**TASK TO CARRY OUT:**
Extend the article on Robert Brace's wetlands dispute with EPA, beginning right after its final paragraph.

**GIVEN PASSAGE:**
········
By Lawrence Kogan
Editor’s note: The following is a clarification of two new lawsuits filed on behalf of Robert Brace, Waterford, Pa. He was one of the first U.S. farmers to be “busted” by EPA for seeking USDA authority to convert wetlands to croplands. It was the subject of Farmer wins round in 31-year wetland legal battle and January issue’s cover story.
The crux of Mr. Brace's defense is that EPA intentionally interrupted the activities in which he was engaged to convert his Murphy farm into productive croplands consistent with the "commenced conversion" designation. He had already received that designation from USDA’s Agricultural Stabilization and Conservation Service, based, in part, on technical determinations made by the Soil Conservation Service.
The Food Security Act of 1985 and accompanying regulations, as well as the USDA National Food Safety Manual and the ASCS Handbook at that time, had provided the conditions necessary for issuing "commenced conversions". These agencies had concluded those conditions had been met.
Unfortunately, the U.S. Fish and Wildlife Service, EPA and certain SCS (now Natural Resources Conservation Service) officials, along with environmental groups such as the National Wildlife Federation and Ducks Unlimited, opposed the determinations as anathema to wetlands protection.
········
**SUPPLIED MATERIAL:**
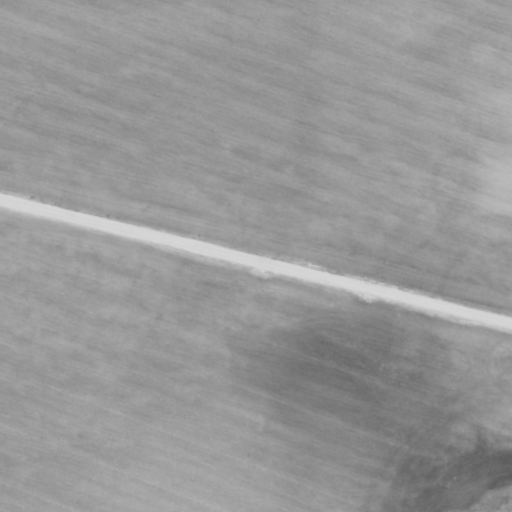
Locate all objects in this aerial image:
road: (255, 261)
········
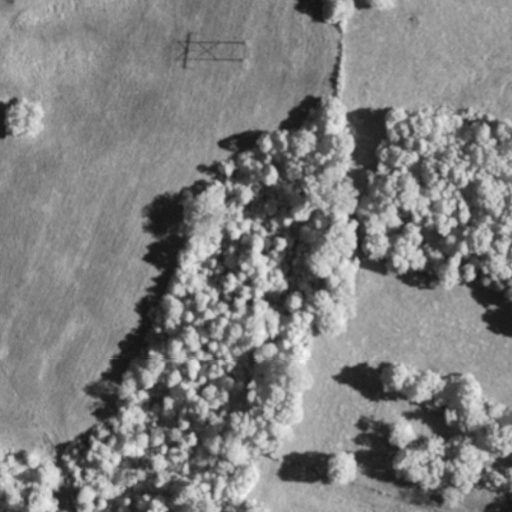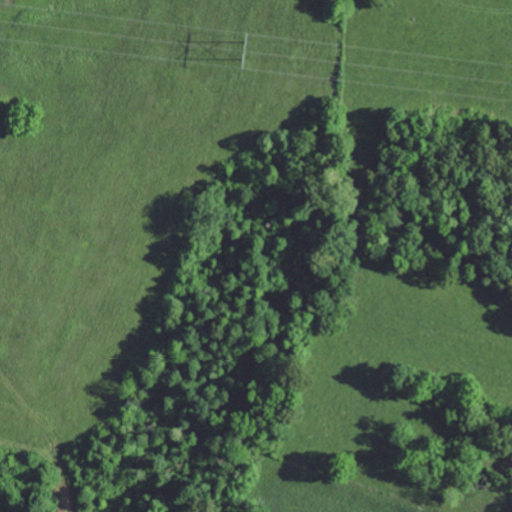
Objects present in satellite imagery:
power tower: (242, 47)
········
**ANSWER TO THIS EXERCISE:**
Mr. Brace's "commenced conversion" application ended up being among the first "commenced conversion" determinations in the nation. That's why it was so opposed by the environmentalist community and those aligned with them within the incoming Bush '41 administration.
It’s clear to us that this constituency was involved in EPA's decision to "break" (interrupt) the commenced conversion activities in which Mr. Brace had been engaged during 1984-1990, as retroactively authorized by the 1988 ASCS "commenced conversion" determination.
EPA managed to interrupt that determination by framing their case against the Braces as one concerning merely an exemption from the application of the Clean Water Act Section 404 permitting obligation as a case concerning the application of the "normal farming activity" exemption and "maintenance of drainage ditch" exemption, which they later pleaded the Braces were unable to meet. EPA argued that these "commenced conversion" activities didn’t constitute "normal farming activities" under the CWA exemption. Ultimately, the Third Circuit Court of Appeals bought this argument and overruled the District Court.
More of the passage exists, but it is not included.